En Welbeck Way volvimos a girar, encaminándonos hacia las dobles puertas rojas sobre las que las palabras ENTRADA DE ARTISTAS están labradas sobre un frontón de piedra. Pensaba en el hecho de que papá no había planeado muy bien su estrategia. Seguramente habría gente en las taquillas de la parte delantera del edificio, pero a esas horas la entrada de los artistas estaría cerrada, y aunque llamáramos a la puerta no habría nadie para abrirla. Así pues, si papá quería que reviviera la noche de El Archiduque lo estaba haciendo mal, y estaba a punto de ver cómo se frustraban sus planes.
Estaba a punto de decírselo en el instante en que los pies me fallaron, doctora Rose. Primero me fallaron, y después se detuvieron por completo, y no había nada en el mundo que me hubiera animado a seguir andando.
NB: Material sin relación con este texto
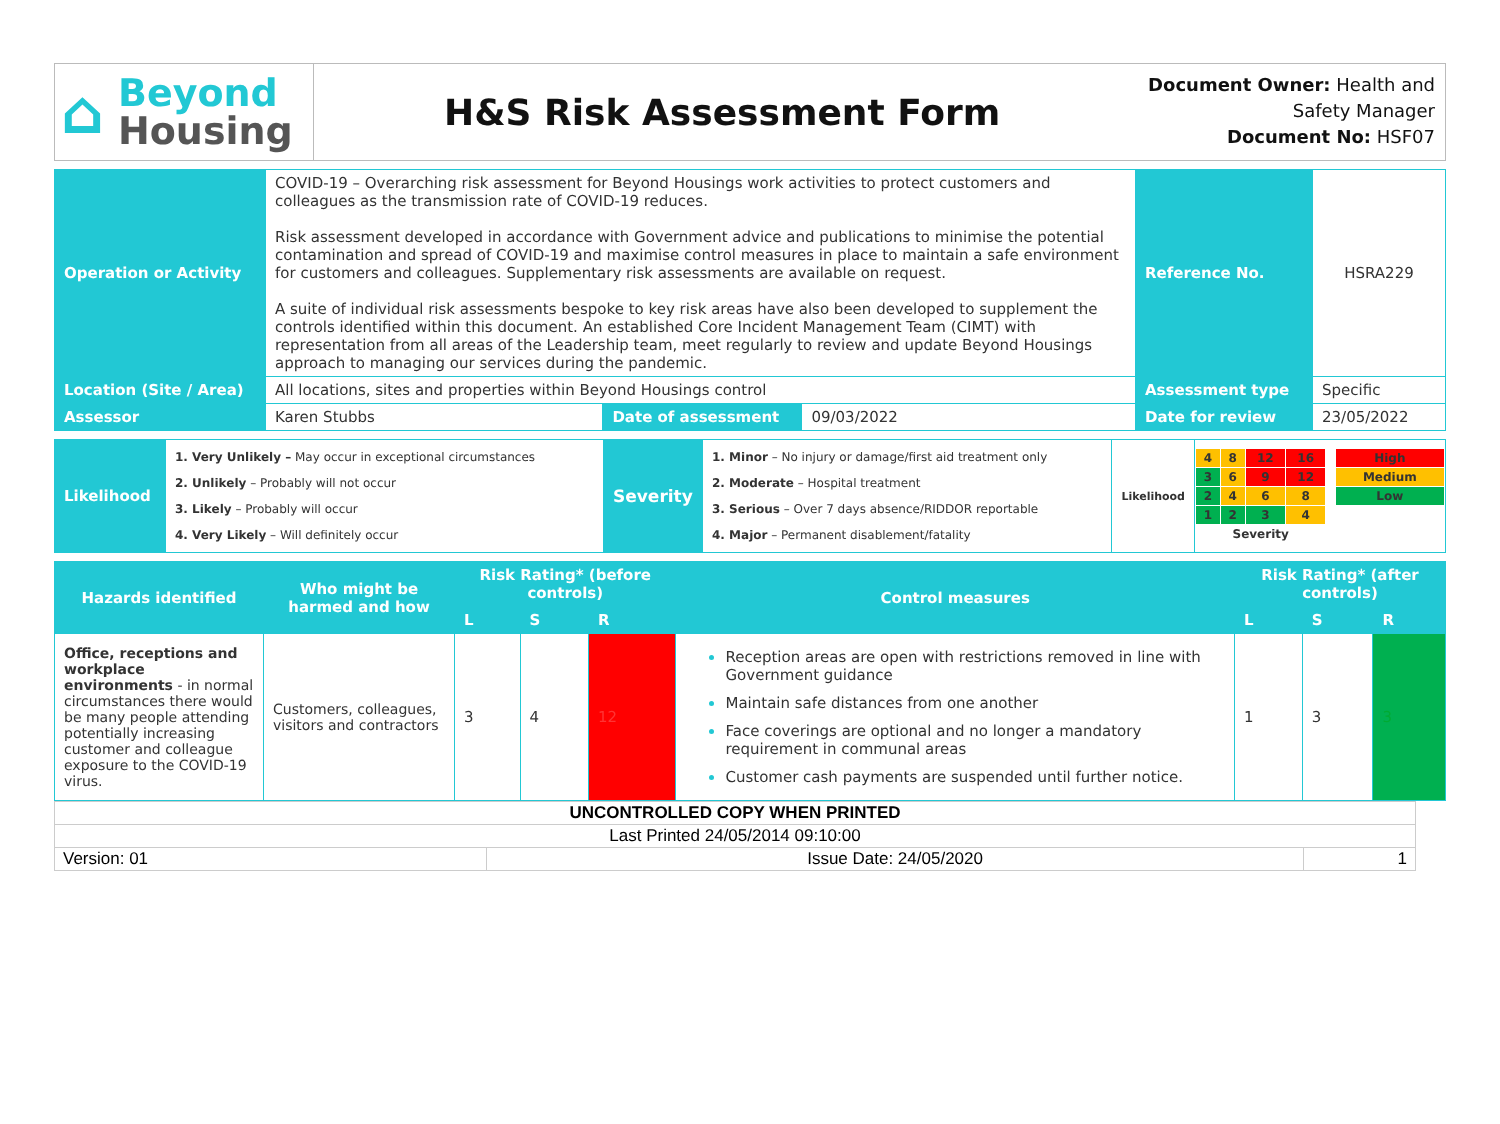⌂ Beyond
Housing
H&S Risk Assessment Form
Document Owner: Health and Safety Manager
Document No: HSF07
| Operation or Activity | COVID-19 – Overarching risk assessment for Beyond Housings work activities to protect customers and colleagues as the transmission rate of COVID-19 reduces. Risk assessment developed in accordance with Government advice and publications to minimise the potential contamination and spread of COVID-19 and maximise control measures in place to maintain a safe environment for customers and colleagues. Supplementary risk assessments are available on request. A suite of individual risk assessments bespoke to key risk areas have also been developed to supplement the controls identified within this document. An established Core Incident Management Team (CIMT) with representation from all areas of the Leadership team, meet regularly to review and update Beyond Housings approach to managing our services during the pandemic. | | | Reference No. | HSRA229 |
| Location (Site / Area) | All locations, sites and properties within Beyond Housings control | | | Assessment type | Specific |
| Assessor | Karen Stubbs | Date of assessment | 09/03/2022 | Date for review | 23/05/2022 |
| Likelihood | 1. Very Unlikely – May occur in exceptional circumstances 2. Unlikely – Probably will not occur 3. Likely – Probably will occur 4. Very Likely – Will definitely occur | Severity | 1. Minor – No injury or damage/first aid treatment only 2. Moderate – Hospital treatment 3. Serious – Over 7 days absence/RIDDOR reportable 4. Major – Permanent disablement/fatality | Likelihood | / 4 / 8 / 12 / 16 / / High / / 3 / 6 / 9 / 12 / / Medium / / 2 / 4 / 6 / 8 / / Low / / 1 / 2 / 3 / 4 / / / / Severity / / / / / / |
| Hazards identified | Who might be harmed and how | Risk Rating* (before controls) | | | Control measures | Risk Rating* (after controls) | | |
| | | L | S | R | | L | S | R |
| Office, receptions and workplace environments - in normal circumstances there would be many people attending potentially increasing customer and colleague exposure to the COVID-19 virus. | Customers, colleagues, visitors and contractors | 3 | 4 | 12 | Reception areas are open with restrictions removed in line with Government guidance Maintain safe distances from one another Face coverings are optional and no longer a mandatory requirement in communal areas Customer cash payments are suspended until further notice. | 1 | 3 | 3 |
| UNCONTROLLED COPY WHEN PRINTED | | |
| Last Printed 24/05/2014 09:10:00 | | |
| Version: 01 | Issue Date: 24/05/2020 | 1 |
Papá me cogió del brazo y exclamó:
—¡Si huyes no conseguirás nada, Gideon!
Pensó que tenía miedo, claro, que estaba paralizado por la ansiedad, y que me resistía a correr el riesgo que, sin lugar a dudas, la música representaba. Pero lo que me paralizaba no era el miedo, sino lo que había visto delante de mí, eso que me parecía imposible haber olvidado hasta ese momento, a pesar del elevado número de veces que había tocado en Wigmore Hall en el pasado.
La puerta azul, doctora Rose. La misma puerta azul que se me ha aparecido cada cierto tiempo en mis recuerdos y en mis sueños. Está situada al final de un tramo de diez escalones, justo al lado de la entrada de artistas de Wigmore Hall.